Journal of Chemical Physics, Vol.114, No.20, 9184-9191, 2001
Ribonucleic acid folder: The earliest moves of a good structure seeker
We identify the earliest folding events of a classical soft-mode ribonucleic acid chain under renaturation conditions. Due to hard-mode elimination, when this problem is cast in terms of intrinsic (dihedral torsional) coordinates, the weight of the differential volume, resulting merely from the transformation from Cartesian onto intrinsic coordinates, is not constant. This inherent geometry resulting from the embedding of the infinite Cartesian space onto the compact torsional manifold has physical consequences, especially in the earliest folding times, when the intramolecular potential has not yet had a chance to outweigh it.

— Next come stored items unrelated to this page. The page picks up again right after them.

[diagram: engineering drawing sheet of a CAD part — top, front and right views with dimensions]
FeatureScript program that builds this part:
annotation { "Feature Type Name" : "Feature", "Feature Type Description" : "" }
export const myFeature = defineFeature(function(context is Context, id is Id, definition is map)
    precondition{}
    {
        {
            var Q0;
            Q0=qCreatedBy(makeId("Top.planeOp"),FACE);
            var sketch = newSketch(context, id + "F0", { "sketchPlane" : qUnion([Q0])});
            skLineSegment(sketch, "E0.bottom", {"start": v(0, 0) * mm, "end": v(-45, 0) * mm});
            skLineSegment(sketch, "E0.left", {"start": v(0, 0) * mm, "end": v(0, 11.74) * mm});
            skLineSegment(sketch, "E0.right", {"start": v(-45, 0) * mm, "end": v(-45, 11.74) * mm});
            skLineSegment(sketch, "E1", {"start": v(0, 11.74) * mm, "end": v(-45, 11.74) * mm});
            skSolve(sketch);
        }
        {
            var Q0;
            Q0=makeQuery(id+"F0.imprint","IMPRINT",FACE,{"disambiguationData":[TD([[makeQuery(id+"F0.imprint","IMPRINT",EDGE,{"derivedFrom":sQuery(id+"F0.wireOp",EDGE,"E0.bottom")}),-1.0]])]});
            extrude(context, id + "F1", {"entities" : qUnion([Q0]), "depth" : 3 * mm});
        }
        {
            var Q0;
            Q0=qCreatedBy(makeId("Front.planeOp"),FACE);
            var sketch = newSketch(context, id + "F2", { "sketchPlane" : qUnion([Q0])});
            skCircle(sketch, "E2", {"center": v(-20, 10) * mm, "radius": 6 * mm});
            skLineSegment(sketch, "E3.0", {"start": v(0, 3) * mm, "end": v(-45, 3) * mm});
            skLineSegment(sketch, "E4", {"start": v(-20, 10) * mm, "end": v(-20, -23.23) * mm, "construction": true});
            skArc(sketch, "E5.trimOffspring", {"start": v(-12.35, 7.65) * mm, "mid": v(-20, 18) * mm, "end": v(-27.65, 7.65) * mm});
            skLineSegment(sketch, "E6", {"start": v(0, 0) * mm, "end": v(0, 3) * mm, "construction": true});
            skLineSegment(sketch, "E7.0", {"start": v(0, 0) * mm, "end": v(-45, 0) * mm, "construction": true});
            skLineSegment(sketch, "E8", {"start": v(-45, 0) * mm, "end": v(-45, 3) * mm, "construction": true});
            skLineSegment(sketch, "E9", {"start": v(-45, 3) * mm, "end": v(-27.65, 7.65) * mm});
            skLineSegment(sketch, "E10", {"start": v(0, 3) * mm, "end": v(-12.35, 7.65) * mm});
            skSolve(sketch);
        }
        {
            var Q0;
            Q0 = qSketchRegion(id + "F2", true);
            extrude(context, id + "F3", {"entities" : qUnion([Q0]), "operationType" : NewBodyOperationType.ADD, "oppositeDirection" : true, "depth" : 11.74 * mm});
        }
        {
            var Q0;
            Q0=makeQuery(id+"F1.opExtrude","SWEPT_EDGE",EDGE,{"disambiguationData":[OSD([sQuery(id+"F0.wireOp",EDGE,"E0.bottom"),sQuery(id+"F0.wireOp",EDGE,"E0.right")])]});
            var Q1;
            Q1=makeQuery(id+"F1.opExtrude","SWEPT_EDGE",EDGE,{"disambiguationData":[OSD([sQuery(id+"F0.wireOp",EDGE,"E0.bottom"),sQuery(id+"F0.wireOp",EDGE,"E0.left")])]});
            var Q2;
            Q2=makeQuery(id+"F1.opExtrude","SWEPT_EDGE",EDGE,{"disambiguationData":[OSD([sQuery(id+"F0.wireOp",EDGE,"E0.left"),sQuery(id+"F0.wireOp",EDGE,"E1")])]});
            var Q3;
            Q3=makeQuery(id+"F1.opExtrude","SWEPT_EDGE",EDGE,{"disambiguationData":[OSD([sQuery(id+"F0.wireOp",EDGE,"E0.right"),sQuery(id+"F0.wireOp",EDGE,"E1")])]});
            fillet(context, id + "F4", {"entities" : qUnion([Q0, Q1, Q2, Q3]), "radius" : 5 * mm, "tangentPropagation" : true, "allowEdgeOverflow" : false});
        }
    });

Thus, the early folding events are induced by a coupling between the inherent geometry and the hydrodynamic drag, and they predate the occurrence of nonbonded intrachain interactions. Thus, by contrasting the early geometrically determined probability distribution in torsional conformation space with the energetically favorable regions, we elucidate how the interplay between hydrodynamic control and potential energy surface during the early stages of folding (10 ps-1 mus) determines the expediency of the process. In this way we are able to decide in simple cases whether geometry and Watson-Crick complementarities represent reinforcing or conflicting propensities, defining a good seeker or a bad folder.